A description of what love is.

from Symposium by Plato nonfiction ~5 min read

Love is young and also tender; he ought to have a poet like Homer to describe his tenderness, as Homer says of Ate, that she is a goddess and tender:

Her feet are tender, for she sets her steps,
Not on the ground but on the heads of men: herein is an excellent proof of her tenderness that,-she walks not upon the hard but upon the soft. Let us adduce a similar proof of the tenderness of Love; for he walks not upon the earth, nor yet upon skulls of men, which are not so very soft, but in the hearts and souls of both god, and men, which are of all things the softest: in them he walks and dwells and makes his home. Not in every soul without exception, for Where there is hardness he departs, where there is softness there he dwells; and nestling always with his feet and in all manner of ways in the softest of soft places, how can he be other than the softest of all things? Of a truth he is the tenderest as well as the youngest, and also he is of flexile form; for if he were hard and without flexure he could not enfold all things, or wind his way into and out of every soul of man undiscovered. And a proof of his flexibility and symmetry of form is his grace, which is universally admitted to be in an especial manner the attribute of Love; ungrace and love are always at war with one another. The fairness of his complexion is revealed by his habitation among the flowers; for he dwells not amid bloomless or fading beauties, whether of body or soul or aught else, but in the place of flowers and scents, there he sits and abides. Concerning the beauty of the god I have said enough; and yet there remains much more which I might say. Of his virtue I have now to speak: his greatest glory is that he can neither do nor suffer wrong to or from any god or any man; for he suffers not by force if he suffers; force comes not near him, neither when he acts does he act by force. For all men in all things serve him of their own free will, and where there is voluntary agreement, there, as the laws which are the lords of the city say, is justice. And not only is he just but exceedingly temperate, for Temperance is the acknowledged ruler of the pleasures and desires, and no pleasure ever masters Love; he is their master and they are his servants; and if he conquers them he must be temperate indeed. As to courage, even the God of War is no match for him; he is the captive and Love is the lord, for love, the love of Aphrodite, masters him, as the tale runs; and the master is stronger than the servant.
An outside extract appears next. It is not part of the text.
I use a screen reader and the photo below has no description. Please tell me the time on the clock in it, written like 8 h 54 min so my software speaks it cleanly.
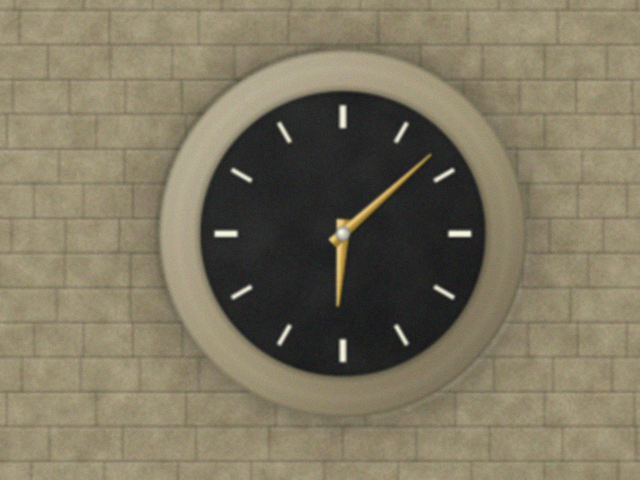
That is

And if he conquers the bravest of all others, he must be himself the bravest.

Of his courage and justice and temperance I have spoken, but I have yet to speak of his wisdom-and according to the measure of my ability I must try to do my best. In the first place he is a poet (and here, like Eryximachus, I magnify my art), and he is also the source of poesy in others, which he could not be if he were not himself a poet. And at the touch of him every one becomes a poet, even though he had no music in him before; this also is a proof that Love is a good poet and accomplished in all the fine arts; for no one can give to another that which he has not himself, or teach that of which he has no knowledge. Who will deny that the creation of the animals is his doing? Are they not all the works his wisdom, born and begotten of him? And as to the artists, do we not know that he only of them whom love inspires has the light of fame?-he whom Love touches riot walks in darkness. The arts of medicine and archery and divination were discovered by Apollo, under the guidance of love and desire; so that he too is a disciple of Love. Also the melody of the Muses, the metallurgy of Hephaestus, the weaving of Athene, the empire of Zeus over gods and men, are all due to Love, who was the inventor of them. And so Love set in order the empire of the gods-the love of beauty, as is evident, for with deformity Love has no concern. In the days of old, as I began by saying, dreadful deeds were done among the gods, for they were ruled by Necessity; but now since the birth of Love, and from the Love of the beautiful, has sprung every good in heaven and earth. Therefore, Phaedrus, I say of Love that he is the fairest and best in himself, and the cause of what is fairest and best in all other things. And there comes into my mind a line of poetry in which he is said to be the god who

Gives peace on earth and calms the stormy deep,
Who stills the winds and bids the sufferer sleep. This is he who empties men of disaffection and fills them with affection, who makes them to meet together at banquets such as these: in sacrifices, feasts, dances, he is our lord-who sends courtesy and sends away discourtesy, who gives kindness ever and never gives unkindness; the friend of the good, the wonder of the wise, the amazement of the gods; desired by those who have no part in him, and precious to those who have the better part in him; parent of delicacy, luxury, desire, fondness, softness, grace; regardful of the good, regardless of the evil: in every word, work, wish, fear-saviour, pilot, comrade, helper; glory of gods and men, leader best and brightest: in whose footsteps let every man follow, sweetly singing in his honour and joining in that sweet strain with which love charms the souls of gods and men. Such is the speech, Phaedrus, half-playful, yet having a certain measure of seriousness, which, according to my ability, I dedicate to the god.